Exercise aim: When a line in the entries contains the word "BaraBikri", copy that line in full.

[Saved data entries]
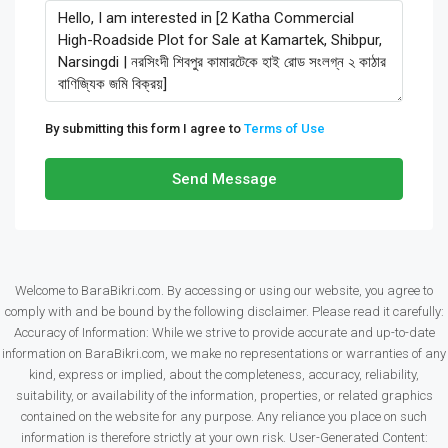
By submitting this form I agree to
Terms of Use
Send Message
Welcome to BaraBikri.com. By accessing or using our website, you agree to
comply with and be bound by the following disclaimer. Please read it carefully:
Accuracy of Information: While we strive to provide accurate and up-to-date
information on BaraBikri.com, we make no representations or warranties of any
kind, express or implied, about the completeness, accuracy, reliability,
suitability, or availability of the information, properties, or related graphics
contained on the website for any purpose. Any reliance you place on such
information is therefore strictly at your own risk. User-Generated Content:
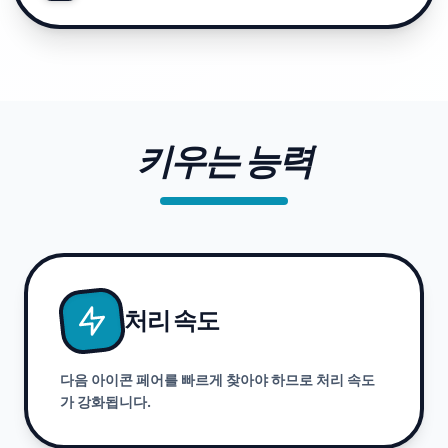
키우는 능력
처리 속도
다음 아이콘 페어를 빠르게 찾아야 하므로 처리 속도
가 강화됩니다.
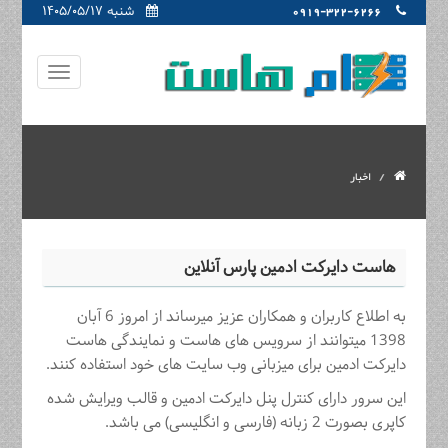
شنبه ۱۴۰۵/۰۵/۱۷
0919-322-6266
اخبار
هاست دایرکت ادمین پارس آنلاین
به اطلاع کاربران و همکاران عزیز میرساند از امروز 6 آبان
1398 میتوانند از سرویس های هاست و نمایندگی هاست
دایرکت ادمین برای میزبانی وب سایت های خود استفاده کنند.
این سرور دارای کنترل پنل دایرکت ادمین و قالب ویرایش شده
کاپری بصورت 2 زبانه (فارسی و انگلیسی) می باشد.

--

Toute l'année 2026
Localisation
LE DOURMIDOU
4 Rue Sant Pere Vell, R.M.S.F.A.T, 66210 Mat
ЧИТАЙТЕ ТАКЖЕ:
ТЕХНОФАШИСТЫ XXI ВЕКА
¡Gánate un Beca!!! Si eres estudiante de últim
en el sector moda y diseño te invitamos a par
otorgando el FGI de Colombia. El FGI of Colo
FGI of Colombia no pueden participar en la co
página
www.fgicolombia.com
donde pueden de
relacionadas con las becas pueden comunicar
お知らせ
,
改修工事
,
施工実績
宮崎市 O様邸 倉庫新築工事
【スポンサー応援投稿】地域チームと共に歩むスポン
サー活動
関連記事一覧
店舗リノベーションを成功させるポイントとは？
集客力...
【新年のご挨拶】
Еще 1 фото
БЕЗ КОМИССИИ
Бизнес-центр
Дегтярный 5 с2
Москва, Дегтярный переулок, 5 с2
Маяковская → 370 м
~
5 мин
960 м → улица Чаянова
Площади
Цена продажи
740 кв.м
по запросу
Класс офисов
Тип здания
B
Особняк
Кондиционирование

==

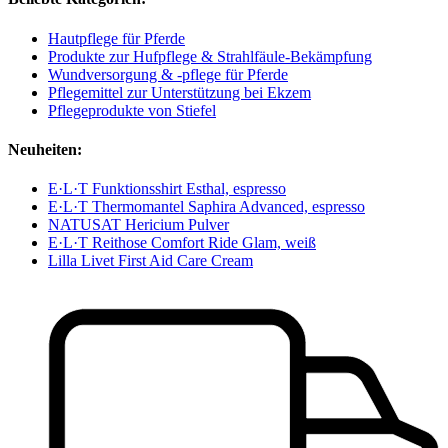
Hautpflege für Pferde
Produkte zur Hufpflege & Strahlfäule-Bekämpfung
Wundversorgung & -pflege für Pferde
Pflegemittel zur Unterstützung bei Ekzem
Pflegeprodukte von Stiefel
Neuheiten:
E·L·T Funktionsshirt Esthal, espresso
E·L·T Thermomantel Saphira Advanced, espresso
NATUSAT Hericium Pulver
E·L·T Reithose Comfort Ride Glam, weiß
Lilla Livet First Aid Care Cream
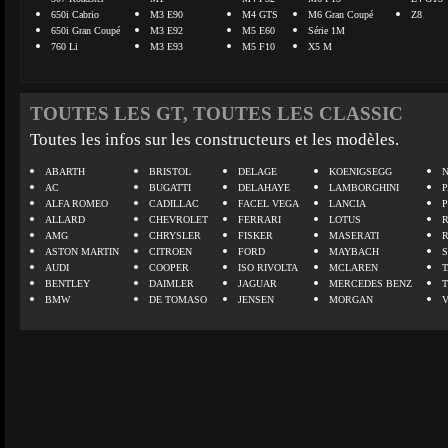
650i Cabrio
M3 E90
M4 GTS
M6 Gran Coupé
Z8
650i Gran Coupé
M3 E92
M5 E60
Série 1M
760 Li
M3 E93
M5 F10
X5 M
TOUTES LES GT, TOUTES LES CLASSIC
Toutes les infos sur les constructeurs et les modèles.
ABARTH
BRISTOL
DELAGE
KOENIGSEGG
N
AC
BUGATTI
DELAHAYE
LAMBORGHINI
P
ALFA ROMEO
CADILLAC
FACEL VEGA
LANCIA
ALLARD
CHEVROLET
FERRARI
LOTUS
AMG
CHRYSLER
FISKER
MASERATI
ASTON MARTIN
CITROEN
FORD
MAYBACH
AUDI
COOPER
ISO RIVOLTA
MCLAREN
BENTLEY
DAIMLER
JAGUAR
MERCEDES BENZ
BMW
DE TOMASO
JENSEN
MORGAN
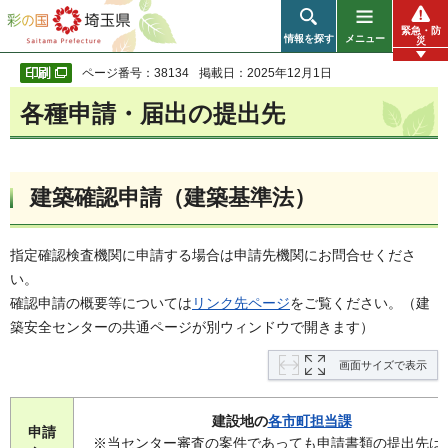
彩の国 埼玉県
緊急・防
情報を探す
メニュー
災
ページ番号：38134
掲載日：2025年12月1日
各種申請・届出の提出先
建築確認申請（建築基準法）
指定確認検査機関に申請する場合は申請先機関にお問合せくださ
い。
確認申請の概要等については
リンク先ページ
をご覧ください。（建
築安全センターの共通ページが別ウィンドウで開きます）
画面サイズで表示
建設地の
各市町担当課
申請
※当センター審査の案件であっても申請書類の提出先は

Solved exercise:
Welcome to BaraBikri.com. By accessing or using our website, you agree to
information on BaraBikri.com, we make no representations or warranties of any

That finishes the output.